Seismic Design and Performance of Buckling Restrained Braced Frames with Eccentric Brace Configurations Part 1: Design Procedure and Case Studies

Abstract

Buckling-restrained braced frames (BRBFs) are a widely used lateral system comprised of beams, columns, and diagonal buckling restrained braces (BRBs). The BRBs within these frames are typically oriented concentrically. Current U.S. design provisions limit the eccentricities in BRBFs to less than the beam depth, which results in less architectural flexibility as compared to eccentrically braced frames (EBFs). The purpose of the present study is to investigate the design and performance of BRBFs with larger beam eccentricities.
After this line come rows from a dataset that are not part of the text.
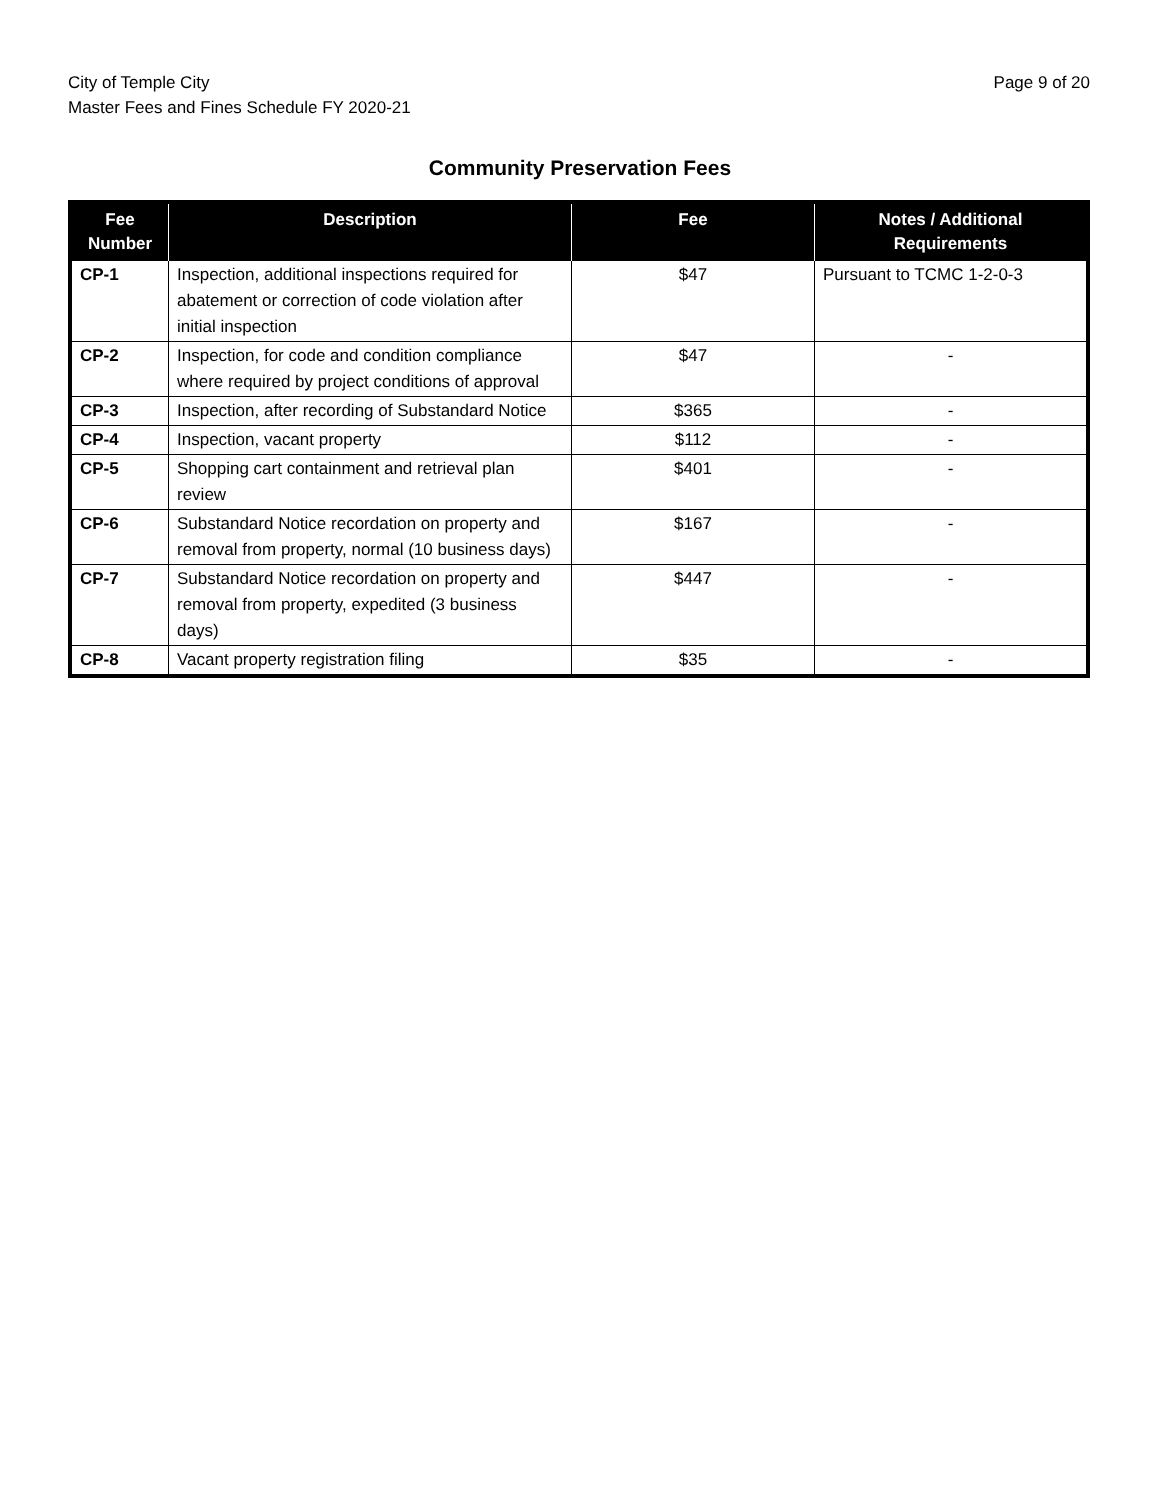City of Temple City
Master Fees and Fines Schedule FY 2020-21
Page 9 of 20
Community Preservation Fees
| Fee Number | Description | Fee | Notes / Additional Requirements |
| --- | --- | --- | --- |
| CP-1 | Inspection, additional inspections required for abatement or correction of code violation after initial inspection | $47 | Pursuant to TCMC 1-2-0-3 |
| CP-2 | Inspection, for code and condition compliance where required by project conditions of approval | $47 | - |
| CP-3 | Inspection, after recording of Substandard Notice | $365 | - |
| CP-4 | Inspection, vacant property | $112 | - |
| CP-5 | Shopping cart containment and retrieval plan review | $401 | - |
| CP-6 | Substandard Notice recordation on property and removal from property, normal (10 business days) | $167 | - |
| CP-7 | Substandard Notice recordation on property and removal from property, expedited (3 business days) | $447 | - |
| CP-8 | Vacant property registration filing | $35 | - |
BRBFs were designed with beam eccentricities ranging from 0 (control case) to 2 times the beam depth in the chevron (inverted-V) and single-diagonal configurations. In each case, the beams were designed to remain elastic under the maximum forces that could be delivered by the braces, including the effects of the brace eccentricity on the beam. Nonlinear response history analysis and pushover analysis were used to quantify the performance of the various frames under design earthquake shaking and to investigate the relationship between BRBF beam eccentricity and seismic performance for the cases considered. The results of this study are presented in a two-part paper. This paper, constituting Part 1, describes the design procedures for BRBFs with eccentricity in chevron and single-diagonal configurations. Analysis methods for determining force demands in braces, beams, and columns are presented. The analysis methods are illustrated through the design of nine case study buildings. The designs show the impact that eccentricities have on member sizing and overall frame weight. For chevron BRBFs, eccentricities of 1 to 2 times the beam depth resulted in overall frame weight increase of 1.07 to 1.32 times, due to heavier beams. For single-diagonal BRBFs, eccentricities of 2 times the beam depth resulted in a slight reduction of overall weight, due to moment frame action associated with the eccentric beam stub. The accompanying paper, Part 2 (Li et al., 2026), presents the nonlinear analysis studies, including response history analyses and pushover analysis, for evaluating the seismic performance of these nine case study designs.